Записи из набора данных:
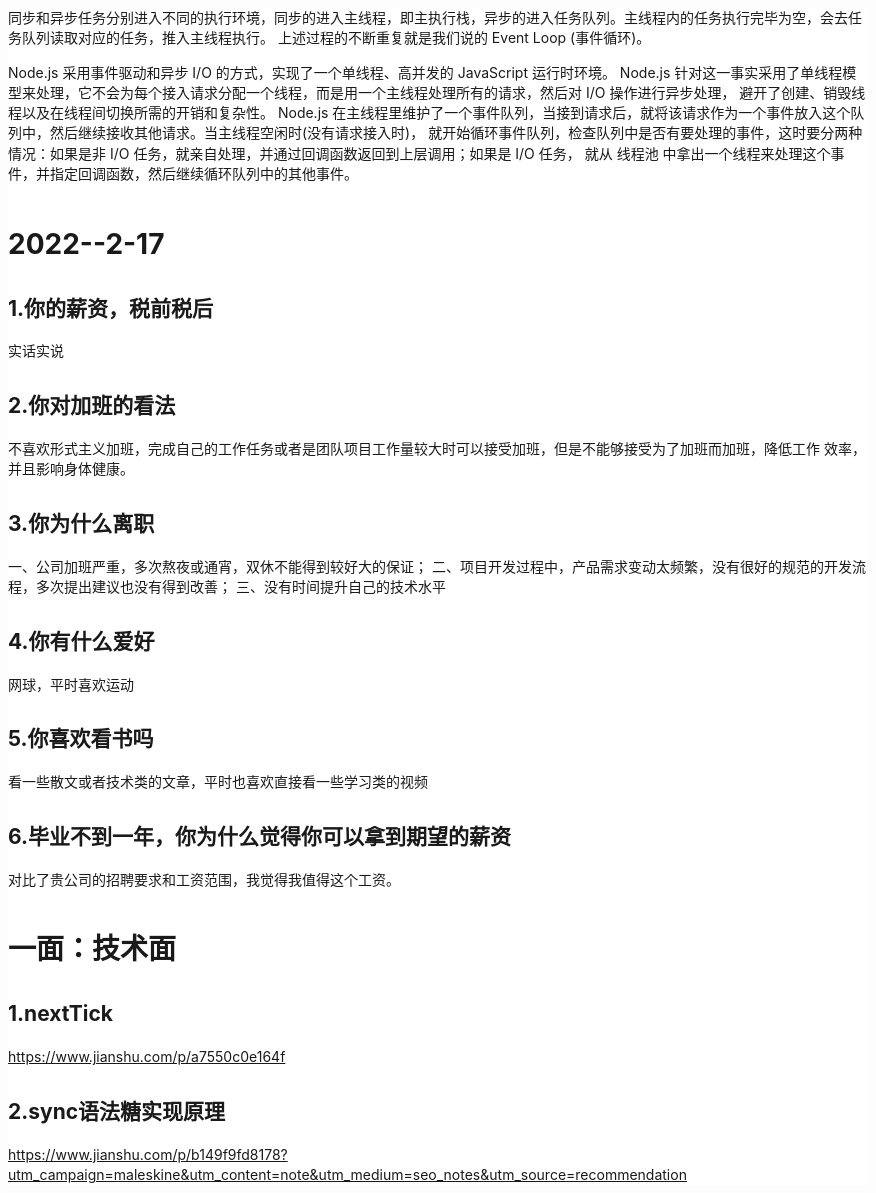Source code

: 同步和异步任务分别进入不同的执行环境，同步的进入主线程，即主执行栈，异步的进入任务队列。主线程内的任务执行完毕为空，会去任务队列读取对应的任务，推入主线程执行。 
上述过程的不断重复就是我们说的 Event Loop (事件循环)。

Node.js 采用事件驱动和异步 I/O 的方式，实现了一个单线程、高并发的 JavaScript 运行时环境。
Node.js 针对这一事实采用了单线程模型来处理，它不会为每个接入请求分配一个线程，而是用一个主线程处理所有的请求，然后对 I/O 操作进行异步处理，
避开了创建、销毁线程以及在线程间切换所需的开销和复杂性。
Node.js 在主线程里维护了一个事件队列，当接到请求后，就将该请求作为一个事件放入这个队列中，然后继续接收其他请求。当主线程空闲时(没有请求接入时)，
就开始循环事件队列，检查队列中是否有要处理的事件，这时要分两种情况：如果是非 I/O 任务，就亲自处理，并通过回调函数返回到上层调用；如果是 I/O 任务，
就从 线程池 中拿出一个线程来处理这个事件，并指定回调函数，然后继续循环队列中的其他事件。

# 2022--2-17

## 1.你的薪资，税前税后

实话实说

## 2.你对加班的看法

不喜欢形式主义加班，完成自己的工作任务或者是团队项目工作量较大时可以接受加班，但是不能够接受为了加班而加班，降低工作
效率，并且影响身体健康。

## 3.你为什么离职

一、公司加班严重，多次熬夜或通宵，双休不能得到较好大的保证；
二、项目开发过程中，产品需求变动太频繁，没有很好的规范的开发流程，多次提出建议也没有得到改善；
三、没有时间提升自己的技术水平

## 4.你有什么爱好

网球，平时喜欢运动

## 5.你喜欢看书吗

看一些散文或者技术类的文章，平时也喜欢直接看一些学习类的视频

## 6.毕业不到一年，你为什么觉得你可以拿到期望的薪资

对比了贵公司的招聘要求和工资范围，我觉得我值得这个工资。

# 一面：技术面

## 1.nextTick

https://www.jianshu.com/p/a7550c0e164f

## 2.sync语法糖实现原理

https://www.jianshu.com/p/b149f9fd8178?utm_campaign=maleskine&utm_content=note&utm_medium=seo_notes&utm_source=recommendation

---

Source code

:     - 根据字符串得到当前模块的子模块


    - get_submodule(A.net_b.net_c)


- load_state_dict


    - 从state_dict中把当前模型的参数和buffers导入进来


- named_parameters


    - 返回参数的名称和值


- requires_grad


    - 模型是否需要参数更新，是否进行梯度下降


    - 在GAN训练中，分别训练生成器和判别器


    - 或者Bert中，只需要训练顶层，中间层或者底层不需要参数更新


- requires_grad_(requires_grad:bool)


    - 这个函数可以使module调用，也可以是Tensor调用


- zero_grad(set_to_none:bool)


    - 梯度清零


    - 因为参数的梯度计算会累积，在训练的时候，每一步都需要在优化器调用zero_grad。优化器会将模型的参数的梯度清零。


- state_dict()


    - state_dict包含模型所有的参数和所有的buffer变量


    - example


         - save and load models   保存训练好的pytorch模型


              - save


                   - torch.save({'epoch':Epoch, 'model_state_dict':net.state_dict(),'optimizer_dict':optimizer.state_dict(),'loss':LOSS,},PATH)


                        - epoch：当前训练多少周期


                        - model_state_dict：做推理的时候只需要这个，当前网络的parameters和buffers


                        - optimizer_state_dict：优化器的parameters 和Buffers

### Что сделать
Перепишите из записей выше без единого изменения всё, начиная со строки, где стоит «- 从state_dict中把当前模型的参数和buffers导入进来», и заканчивая строкой с «- optimizer_state_dict：优化器的parameters 和Buffers», причём обе эти строки тоже войдут.

### Решение задания
    - 从state_dict中把当前模型的参数和buffers导入进来


- named_parameters


    - 返回参数的名称和值


- requires_grad


    - 模型是否需要参数更新，是否进行梯度下降


    - 在GAN训练中，分别训练生成器和判别器


    - 或者Bert中，只需要训练顶层，中间层或者底层不需要参数更新


- requires_grad_(requires_grad:bool)


    - 这个函数可以使module调用，也可以是Tensor调用


- zero_grad(set_to_none:bool)


    - 梯度清零


    - 因为参数的梯度计算会累积，在训练的时候，每一步都需要在优化器调用zero_grad。优化器会将模型的参数的梯度清零。


- state_dict()


    - state_dict包含模型所有的参数和所有的buffer变量


    - example


         - save and load models   保存训练好的pytorch模型


              - save


                   - torch.save({'epoch':Epoch, 'model_state_dict':net.state_dict(),'optimizer_dict':optimizer.state_dict(),'loss':LOSS,},PATH)


                        - epoch：当前训练多少周期


                        - model_state_dict：做推理的时候只需要这个，当前网络的parameters和buffers


                        - optimizer_state_dict：优化器的parameters 和Buffers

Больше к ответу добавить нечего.